This page describes the JSON Lines text format, also called newline-delimited JSON. JSON Lines is a convenient format for storing structured data that may be processed one record at a time. It works well with unix-style text processing tools and shell pipelines. It's a great format for log files. It's also a flexible format for passing messages between cooperating processes.
The JSON Lines format has three requirements:
1. UTF-8 Encoding
JSON allows encoding Unicode strings with only ASCII escape sequences, however those escapes will be hard to read when viewed in a text editor. The author of the JSON Lines file may choose to escape characters to work with plain ASCII files.
Encodings other than UTF-8 are very unlikely to be valid when decoded as UTF-8 so the chance of accidentally misinterpreting characters in JSON Lines files is low.
Like the JSON standard a byte order mark (U+FEFF) must NOT be included.
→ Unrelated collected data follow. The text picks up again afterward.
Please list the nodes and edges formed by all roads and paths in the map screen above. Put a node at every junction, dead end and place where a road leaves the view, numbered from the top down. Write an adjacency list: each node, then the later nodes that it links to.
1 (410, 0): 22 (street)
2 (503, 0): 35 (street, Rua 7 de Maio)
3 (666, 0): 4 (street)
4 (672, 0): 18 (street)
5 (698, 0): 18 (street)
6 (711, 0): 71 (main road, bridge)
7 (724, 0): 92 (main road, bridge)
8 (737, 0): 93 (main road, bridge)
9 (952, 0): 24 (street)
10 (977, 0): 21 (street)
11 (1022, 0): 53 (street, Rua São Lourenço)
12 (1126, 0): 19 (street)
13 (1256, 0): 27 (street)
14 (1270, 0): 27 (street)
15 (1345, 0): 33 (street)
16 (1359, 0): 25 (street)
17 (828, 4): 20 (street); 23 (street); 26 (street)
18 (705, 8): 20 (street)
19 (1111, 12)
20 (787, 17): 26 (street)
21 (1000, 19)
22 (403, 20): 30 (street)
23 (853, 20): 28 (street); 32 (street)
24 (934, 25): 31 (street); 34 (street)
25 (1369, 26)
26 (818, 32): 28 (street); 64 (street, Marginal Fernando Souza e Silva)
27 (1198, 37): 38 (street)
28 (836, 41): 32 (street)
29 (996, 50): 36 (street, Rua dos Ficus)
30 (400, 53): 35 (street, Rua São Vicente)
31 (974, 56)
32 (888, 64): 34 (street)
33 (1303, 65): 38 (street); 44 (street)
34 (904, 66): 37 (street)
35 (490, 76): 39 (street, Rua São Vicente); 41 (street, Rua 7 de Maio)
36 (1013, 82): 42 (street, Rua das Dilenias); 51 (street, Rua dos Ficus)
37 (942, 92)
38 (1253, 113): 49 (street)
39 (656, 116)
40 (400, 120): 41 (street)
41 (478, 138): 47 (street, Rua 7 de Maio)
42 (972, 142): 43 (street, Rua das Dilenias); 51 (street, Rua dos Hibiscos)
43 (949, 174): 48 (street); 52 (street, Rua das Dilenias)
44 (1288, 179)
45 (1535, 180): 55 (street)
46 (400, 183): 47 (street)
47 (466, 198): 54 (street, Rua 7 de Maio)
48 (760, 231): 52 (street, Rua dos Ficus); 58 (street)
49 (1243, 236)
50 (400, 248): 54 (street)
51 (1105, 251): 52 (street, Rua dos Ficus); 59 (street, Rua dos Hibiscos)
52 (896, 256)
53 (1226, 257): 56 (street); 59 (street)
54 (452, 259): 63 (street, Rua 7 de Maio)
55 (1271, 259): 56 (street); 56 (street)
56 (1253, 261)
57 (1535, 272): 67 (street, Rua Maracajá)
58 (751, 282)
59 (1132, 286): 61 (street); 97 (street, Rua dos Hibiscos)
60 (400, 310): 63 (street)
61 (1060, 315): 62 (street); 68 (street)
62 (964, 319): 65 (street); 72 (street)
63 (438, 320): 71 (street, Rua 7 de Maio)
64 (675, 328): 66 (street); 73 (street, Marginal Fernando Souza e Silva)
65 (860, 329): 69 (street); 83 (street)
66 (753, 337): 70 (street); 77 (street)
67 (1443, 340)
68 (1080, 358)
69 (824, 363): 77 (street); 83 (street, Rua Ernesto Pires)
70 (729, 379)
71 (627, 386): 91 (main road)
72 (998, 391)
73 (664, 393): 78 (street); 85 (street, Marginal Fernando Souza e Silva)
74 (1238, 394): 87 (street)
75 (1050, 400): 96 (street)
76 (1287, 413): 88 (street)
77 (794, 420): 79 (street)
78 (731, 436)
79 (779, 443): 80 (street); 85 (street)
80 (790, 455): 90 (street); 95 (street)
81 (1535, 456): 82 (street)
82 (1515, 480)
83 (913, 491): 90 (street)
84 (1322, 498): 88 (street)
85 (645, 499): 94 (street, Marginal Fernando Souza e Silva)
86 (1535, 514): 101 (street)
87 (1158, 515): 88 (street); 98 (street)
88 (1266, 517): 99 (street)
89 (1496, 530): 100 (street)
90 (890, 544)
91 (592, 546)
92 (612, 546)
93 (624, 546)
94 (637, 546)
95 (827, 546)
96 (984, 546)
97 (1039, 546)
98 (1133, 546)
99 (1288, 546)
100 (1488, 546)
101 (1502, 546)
2. Each Line is a Valid JSON Value
The most common values will be objects or arrays, but any JSON value is permitted.
e.g. null
is a valid value but a blank line is not.
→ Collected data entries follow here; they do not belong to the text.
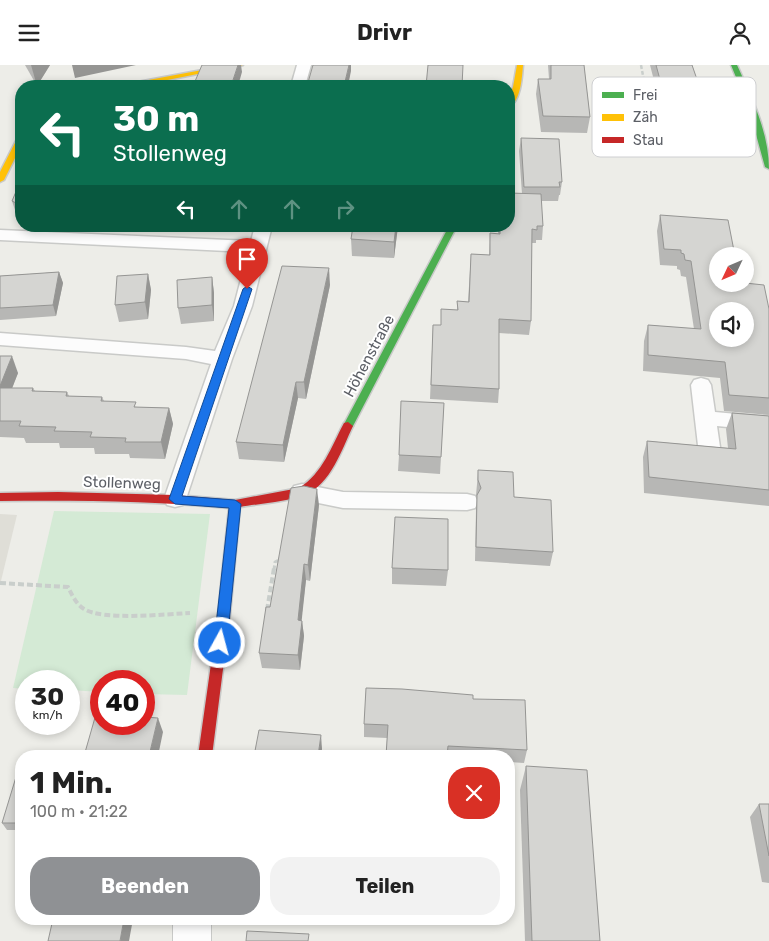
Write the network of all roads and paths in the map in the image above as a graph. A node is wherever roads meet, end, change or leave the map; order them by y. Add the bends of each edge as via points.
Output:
1 (240, 65) edge
2 (304, 65) edge
3 (520, 65) edge
4 (734, 65) edge
5 (198, 68) edge
6 (739, 77) edge
7 (151, 80) edge
8 (300, 80) edge
9 (515, 92) edge
10 (756, 120) edge
11 (15, 150) edge
12 (769, 167) edge
13 (0, 179) edge
14 (262, 232) edge
15 (450, 232) edge
16 (0, 235) edge
17 (258, 247) junction
18 (0, 339) edge
19 (222, 359) junction
20 (700, 385) dead end
21 (705, 418) junction
22 (769, 424) edge
23 (710, 454) edge
24 (302, 492) junction
25 (0, 497) edge
26 (175, 499) junction
27 (467, 502) dead end
28 (235, 504) junction
29 (282, 552) edge
30 (0, 583) edge
31 (224, 619) junction
32 (206, 750) edge
33 (192, 925) edge
34 (192, 941) edge

1 - 5 street
2 - 8 lane
3 - 9 street
4 - 6 street
5 - 7 street
10 - 12 street
11 - 13 street
14 - 17 lane
15 - 24 street, Höhenstraße via 325,471
16 - 17 lane
17 - 19 lane via 243,306
18 - 19 lane via 186,353
19 - 26 lane
20 - 21 lane
21 - 22 lane
21 - 23 lane
24 - 27 lane via 343,499
24 - 28 street, Stollenweg
25 - 26 street, Stollenweg
26 - 28 street, Stollenweg
28 - 31 street
29 - 31 path via 281,560 275,561 264,625
30 - 31 path via 68,587 74,602 92,614 196,612
31 - 32 street
33 - 34 street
See json.org for a definition of JSON values.
3. Line Separator is '\n'
This means '\r\n'
is also supported because surrounding white space is
implicitly ignored when parsing JSON values.
The last character in a file following the last JSON value may be a line separator. In this case the line separator does not indicate the start of another JSON value.
Conventions
JSON Lines files may be saved with the file extension .jsonl
.
Stream compressors like gzip
or bzip2
are recommended for
saving space, resulting in .jsonl.gz
or .jsonl.bz2
files.
MIME type may be application/jsonl
, but this is not yet standardized; any help
writing the RFC would be greatly appreciated (see issue).
Text editing programs call the first line of a text file "line 1". The first value in a JSON Lines file should also be called "value 1".